6 Areas of Further Research

Policymakers and other decision makers were not included in this study. Further research should be directed toward gaining the perspectives of these stakeholders, to allow for a balanced understanding of facilitators and barriers to medical device innovation in Canada. In addition, patients or public representatives were not involved in the design of this study. Given that patients are key stakeholders in medical device innovation in Canada, further research geared toward assessing patient perspectives on the approach to medical device innovation should also be explored. Lastly, obtaining a larger sample size in all future studies of this nature would be critical in ensuring that robust conclusions can be drawn.

7 Conclusions

Canadian medical device innovators appear to demonstrate awareness of health economics principles, including the benefits of EEE, and the role that such evaluations can play in strategic decision making.
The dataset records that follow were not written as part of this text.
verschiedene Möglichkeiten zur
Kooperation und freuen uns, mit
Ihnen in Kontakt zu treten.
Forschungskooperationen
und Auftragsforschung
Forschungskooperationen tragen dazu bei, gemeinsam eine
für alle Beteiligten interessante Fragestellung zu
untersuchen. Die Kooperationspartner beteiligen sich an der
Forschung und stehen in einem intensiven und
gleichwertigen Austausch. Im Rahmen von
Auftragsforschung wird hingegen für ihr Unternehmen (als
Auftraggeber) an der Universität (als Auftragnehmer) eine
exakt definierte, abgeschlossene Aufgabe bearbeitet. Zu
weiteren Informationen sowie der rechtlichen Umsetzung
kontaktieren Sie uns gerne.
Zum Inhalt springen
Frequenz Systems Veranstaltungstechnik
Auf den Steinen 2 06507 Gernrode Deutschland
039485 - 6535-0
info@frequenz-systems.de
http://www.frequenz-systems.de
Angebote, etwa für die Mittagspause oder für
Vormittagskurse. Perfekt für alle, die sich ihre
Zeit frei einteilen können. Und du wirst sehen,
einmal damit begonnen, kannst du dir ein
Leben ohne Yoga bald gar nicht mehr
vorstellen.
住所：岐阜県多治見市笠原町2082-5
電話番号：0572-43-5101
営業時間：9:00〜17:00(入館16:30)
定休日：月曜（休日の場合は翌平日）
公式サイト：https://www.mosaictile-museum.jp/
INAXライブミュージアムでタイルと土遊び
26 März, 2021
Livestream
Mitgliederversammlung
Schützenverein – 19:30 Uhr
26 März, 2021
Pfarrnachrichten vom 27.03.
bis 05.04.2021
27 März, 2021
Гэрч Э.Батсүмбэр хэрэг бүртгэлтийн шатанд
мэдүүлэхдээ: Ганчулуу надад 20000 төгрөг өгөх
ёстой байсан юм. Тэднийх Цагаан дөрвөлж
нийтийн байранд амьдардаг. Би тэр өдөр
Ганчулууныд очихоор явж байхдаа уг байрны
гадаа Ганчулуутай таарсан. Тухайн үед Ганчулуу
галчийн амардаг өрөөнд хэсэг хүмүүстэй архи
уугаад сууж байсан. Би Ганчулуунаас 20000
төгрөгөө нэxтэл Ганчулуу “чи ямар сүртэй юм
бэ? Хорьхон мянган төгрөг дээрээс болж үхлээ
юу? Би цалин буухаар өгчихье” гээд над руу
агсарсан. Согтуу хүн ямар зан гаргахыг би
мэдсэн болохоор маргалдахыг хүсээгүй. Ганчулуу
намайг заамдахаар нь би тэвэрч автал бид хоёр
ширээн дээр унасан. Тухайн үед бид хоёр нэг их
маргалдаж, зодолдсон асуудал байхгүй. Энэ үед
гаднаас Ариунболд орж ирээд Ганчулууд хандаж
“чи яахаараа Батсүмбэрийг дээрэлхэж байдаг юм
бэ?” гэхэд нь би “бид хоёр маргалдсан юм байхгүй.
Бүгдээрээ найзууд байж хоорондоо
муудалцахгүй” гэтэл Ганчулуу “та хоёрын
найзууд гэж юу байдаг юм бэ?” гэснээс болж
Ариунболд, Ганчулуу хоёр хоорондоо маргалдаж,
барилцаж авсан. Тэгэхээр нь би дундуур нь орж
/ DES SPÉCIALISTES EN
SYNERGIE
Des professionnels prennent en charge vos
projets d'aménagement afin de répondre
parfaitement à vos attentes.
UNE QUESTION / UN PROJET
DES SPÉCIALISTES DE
However, they have a difficult time navigating the Canadian medical device industry, particularly regarding device approval and market adoption. A number of innovators focus their efforts outside of Canada altogether, a trend that could have multiple downstream effects on the Canadian medical device landscape. Further research should be directed toward understanding how to better support small- and medium-sized enterprises given that they are a tremendous source of growth for the Canadian medical device industry.